Un esprit de groupe à retrouver
Si le sélectionneur pensait trouver du soutien auprès de ses joueurs, il peut commencer à s’inquiéter. Florent Malouda, l’un de ses plus fidèles lieutenants, n’a pas hésité à remettre ses compétences en question. Et même si le divorce entre les deux hommes peut s’expliquer par les performances actuelles du milieu offensif gauche de Chelsea, cela traduit bien un malaise, une fracture : Domenech n’a plus un soutien total.
« Mettons un peu le sujet du coach à part. Ce match, cette victoire impérative, c’est surtout pour le football français. Il faut prendre les trois points pour l’équipe de France. Il ne faut pas non plus faire une fixation sur l’avenir du coach. Il faut gagner pour le public français. Je sais que, en ce moment, c’est difficile de tourner ça de manière positive. Mais il le faut. Après, on sait ce qui se passera si on perd… mais il faut essayer de tourner cela de façon positive. » Si Thierry Henry a raison de rameuter les troupes bleues vers l’essentiel – la victoire contre la Serbie – aucun mot de réconfort n’a été prononcé de sa part pour soutenir Domenech. Des mots qui auraient été les bienvenus à un moment où ce dernier se retrouve bien seul. Une révolution ?
Et le jeu dans tout ça ?
Flamboyant mais risqué face à la Suède, le jeu des Bleus s’est complètement liquéfié devant l’Autriche. Les errements défensifs entrevus face aux Scandinaves ont trouvé un écho impitoyable sur la pelouse viennoise. La paire Gallas-Mexès ne marche pas, d’abord en raison du placement surprenant des deux joueurs, un placement qui ne correspond pas d’ailleurs à celui qu’ils occupent en club… mais surtout parce que le taulier du duo (Gallas) n’est plus au niveau international qui était le sien il y a deux ans.
Si, mercredi, des têtes vont tomber, certaines avec logique (Mexès, Evra), d’autres avec sévérité (Nasri, d’autant que l’ancien Marseillais n’évoluait pas franchement au poste qui lui sied le mieux en Bleu), il n’est pas certain que ces changements suffisent à régler tous les problèmes actuels des Tricolores. Les Bleus semblent ne plus savoir « se faire mal », un danger face à un adversaire aussi redoutable que peut l’être la Serbie. Pis, lors de l’Euro 2008, Raymond Domenech avait déjà dû changer les hommes pour créer un électrochoc. C’était face à l’Italie. Avec la fin que l’on sait.
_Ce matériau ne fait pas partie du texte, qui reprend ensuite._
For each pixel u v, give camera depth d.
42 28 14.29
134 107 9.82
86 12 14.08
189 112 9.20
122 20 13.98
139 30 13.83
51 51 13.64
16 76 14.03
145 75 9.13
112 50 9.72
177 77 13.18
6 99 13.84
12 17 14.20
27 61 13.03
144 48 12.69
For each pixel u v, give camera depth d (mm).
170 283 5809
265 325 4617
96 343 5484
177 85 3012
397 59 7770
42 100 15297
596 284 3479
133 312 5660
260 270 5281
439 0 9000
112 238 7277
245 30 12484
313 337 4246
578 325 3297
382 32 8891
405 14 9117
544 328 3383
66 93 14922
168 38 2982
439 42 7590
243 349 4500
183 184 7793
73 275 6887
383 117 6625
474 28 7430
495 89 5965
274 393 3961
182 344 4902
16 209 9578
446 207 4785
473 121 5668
Fidèle à ses principes, le sélectionneur, dans les moments difficiles, sait se tourner vers son glorieux passé. Efficace en 2006 lors du Mondial, le 4-2-3-1 abandonné par le technicien national au profit d’un 4-4-2 plus offensif est de nouveau au goût du jour. Avec Gourcuff en meneur de jeu et avec un Benzema milieu gauche, un poste pourtant détesté par le buteur lyonnais, un poste qu’il s’était dit prêt à occuper avant de prendre part à la déroute du dernier Euro.
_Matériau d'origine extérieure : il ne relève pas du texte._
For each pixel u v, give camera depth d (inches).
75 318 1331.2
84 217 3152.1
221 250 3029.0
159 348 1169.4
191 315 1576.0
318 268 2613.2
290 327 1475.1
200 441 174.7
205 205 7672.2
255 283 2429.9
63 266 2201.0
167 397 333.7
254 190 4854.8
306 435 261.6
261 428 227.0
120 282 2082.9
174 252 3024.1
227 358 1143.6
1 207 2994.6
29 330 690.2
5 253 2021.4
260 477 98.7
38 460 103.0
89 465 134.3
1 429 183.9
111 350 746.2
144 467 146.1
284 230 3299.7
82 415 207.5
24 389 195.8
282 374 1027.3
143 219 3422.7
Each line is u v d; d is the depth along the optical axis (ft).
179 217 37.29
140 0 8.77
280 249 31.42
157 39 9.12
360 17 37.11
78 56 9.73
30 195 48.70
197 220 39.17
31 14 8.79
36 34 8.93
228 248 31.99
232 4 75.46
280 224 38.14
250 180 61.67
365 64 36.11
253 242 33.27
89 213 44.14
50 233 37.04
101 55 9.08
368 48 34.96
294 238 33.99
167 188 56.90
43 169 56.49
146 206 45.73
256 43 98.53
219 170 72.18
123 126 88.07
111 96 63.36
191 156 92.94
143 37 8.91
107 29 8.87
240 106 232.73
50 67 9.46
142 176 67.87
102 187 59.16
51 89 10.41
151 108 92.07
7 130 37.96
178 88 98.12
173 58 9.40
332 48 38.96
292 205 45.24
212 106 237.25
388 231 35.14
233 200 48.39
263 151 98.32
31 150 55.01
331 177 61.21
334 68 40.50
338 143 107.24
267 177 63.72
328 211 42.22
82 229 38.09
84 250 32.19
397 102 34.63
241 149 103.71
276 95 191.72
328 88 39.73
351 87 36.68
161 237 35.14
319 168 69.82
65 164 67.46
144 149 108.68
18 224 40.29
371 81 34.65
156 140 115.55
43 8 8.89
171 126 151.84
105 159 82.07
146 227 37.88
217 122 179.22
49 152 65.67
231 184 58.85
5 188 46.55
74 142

Abidal sera reconduit dans l’axe, comme face à l’Italie, Clichy va avoir sa chance…bref, Domenech change tout. Ou rien. Ce changement était attendu. Nécessaire. Mais n’arrive-t-il pas trop tard ? Et, surtout, les Bleus seront-ils en mesure de hisser leur niveau de jeu face à un adversaire beaucoup plus fort que l’Autriche ? Mercredi soir, le Stade de France pourrait bien être le théâtre d’un tournant à dimension… nationale.